DIRECTIONS:
a – According to the guide on verifying education agents, how often must a QEAC credential be renewed?
b – Reproduce the part of the guide on verifying education agents that opens with the words containing "- MARN verification: Visit" and closes with "conditions or suspensions.".
[start of EXTRACT]
These changes make Australia’s agent ecosystem significantly tighter, but students must remain alert. Unlicensed agents now target social channels, encrypted messengers, and community groups to avoid detection.
How to Verify a MARN and QEAC Credential: Step-by-Step
Verifying a licensed education agent takes under five minutes and protects you from a 22% refusal risk. Follow this checklist, noting your access date each time you search.
- MARN verification: Visit the MARA online register at https://portal.mara.gov.au/search-mara-register. Enter the agent’s full name or MARN number. Confirm the status is “Registered” with no conditions or suspensions.
- QEAC verification: Go to the PIER website (www.pieronline.org) and use the Counsellor Verification tool. Enter the QEAC ID. Confirm the expiry date is in the future, as the credential must be renewed every two years.
- DHA Agent Gateway check: Ask the agent for evidence of their ImmiAccount authorisation. All registered agencies that lodge visas hold a unique agent ID issued by Home Affairs.
- University authorised agent list: Nearly all Australian universities publish a list of approved agents on their websites. If an agent is not on that list, call the university’s international office before signing any form.
- Professional affiliations: Look for memberships in IEAA, ISANA, or state-based international education networks. While not a legal substitute for a MARN or QEAC credential, these affiliations often require proof of registration.
Use this process every time you engage a new education agent. Taking a screenshot with a visible access date adds an extra layer of evidence if something goes wrong.
[end of EXTRACT]
[start of INFORMATION PROVIDED]
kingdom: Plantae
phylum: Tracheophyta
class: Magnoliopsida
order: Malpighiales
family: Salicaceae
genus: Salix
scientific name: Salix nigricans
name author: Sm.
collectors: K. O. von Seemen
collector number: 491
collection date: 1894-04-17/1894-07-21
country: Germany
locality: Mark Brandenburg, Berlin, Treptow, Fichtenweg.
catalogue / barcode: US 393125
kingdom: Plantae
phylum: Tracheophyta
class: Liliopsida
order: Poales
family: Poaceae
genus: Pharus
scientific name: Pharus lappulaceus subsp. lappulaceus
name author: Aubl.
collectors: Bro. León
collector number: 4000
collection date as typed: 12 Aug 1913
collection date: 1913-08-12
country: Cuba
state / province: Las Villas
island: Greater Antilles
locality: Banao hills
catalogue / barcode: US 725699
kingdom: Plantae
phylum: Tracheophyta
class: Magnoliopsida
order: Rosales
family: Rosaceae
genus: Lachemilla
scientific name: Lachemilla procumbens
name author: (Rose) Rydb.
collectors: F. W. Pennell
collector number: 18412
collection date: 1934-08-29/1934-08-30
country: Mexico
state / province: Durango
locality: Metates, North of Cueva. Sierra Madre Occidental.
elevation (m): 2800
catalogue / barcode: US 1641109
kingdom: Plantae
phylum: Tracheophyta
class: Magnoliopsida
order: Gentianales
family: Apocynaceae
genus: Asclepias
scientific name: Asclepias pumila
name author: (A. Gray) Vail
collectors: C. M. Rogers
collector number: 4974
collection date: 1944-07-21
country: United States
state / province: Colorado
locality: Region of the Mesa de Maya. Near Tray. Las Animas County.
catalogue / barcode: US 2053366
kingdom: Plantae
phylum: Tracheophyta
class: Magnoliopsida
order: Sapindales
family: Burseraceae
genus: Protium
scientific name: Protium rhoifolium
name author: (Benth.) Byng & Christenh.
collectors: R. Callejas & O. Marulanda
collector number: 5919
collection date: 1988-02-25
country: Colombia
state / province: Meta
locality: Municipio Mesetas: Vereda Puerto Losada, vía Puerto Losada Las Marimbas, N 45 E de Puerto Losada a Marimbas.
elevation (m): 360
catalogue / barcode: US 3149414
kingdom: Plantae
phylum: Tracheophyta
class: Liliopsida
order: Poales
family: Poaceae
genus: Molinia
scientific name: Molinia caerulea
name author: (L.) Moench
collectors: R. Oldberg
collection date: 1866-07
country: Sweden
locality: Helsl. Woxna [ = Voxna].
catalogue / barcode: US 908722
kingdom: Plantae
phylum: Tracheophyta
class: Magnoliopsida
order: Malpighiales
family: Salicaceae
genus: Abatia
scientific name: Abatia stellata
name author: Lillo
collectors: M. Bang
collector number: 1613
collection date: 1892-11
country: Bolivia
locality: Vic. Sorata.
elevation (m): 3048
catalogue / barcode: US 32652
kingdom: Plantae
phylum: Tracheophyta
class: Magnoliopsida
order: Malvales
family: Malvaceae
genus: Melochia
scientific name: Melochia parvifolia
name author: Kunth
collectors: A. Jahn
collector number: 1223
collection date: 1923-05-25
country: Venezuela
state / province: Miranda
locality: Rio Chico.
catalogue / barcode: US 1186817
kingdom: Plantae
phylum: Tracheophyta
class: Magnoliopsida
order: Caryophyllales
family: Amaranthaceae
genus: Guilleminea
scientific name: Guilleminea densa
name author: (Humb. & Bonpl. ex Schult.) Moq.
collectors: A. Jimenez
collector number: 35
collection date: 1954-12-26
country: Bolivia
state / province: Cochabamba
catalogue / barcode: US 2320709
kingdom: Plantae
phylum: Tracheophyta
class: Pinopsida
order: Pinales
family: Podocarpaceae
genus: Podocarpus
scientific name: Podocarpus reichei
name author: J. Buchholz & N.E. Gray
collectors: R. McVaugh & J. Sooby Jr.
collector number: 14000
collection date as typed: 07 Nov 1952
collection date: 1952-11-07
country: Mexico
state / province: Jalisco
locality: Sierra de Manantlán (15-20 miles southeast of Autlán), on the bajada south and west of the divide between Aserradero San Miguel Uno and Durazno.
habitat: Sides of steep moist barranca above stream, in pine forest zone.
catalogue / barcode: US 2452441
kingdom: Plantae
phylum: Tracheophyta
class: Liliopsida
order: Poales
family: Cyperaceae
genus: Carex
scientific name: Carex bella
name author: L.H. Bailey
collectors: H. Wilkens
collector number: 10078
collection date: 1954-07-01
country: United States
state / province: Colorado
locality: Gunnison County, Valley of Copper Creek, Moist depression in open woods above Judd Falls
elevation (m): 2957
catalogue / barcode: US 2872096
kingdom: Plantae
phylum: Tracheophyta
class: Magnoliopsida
[end of INFORMATION PROVIDED]
TASK-BY-TASK ANSWERS:
a – Every two years.

b –
- MARN verification: Visit the MARA online register at https://portal.mara.gov.au/search-mara-register. Enter the agent’s full name or MARN number. Confirm the status is “Registered” with no conditions or suspensions.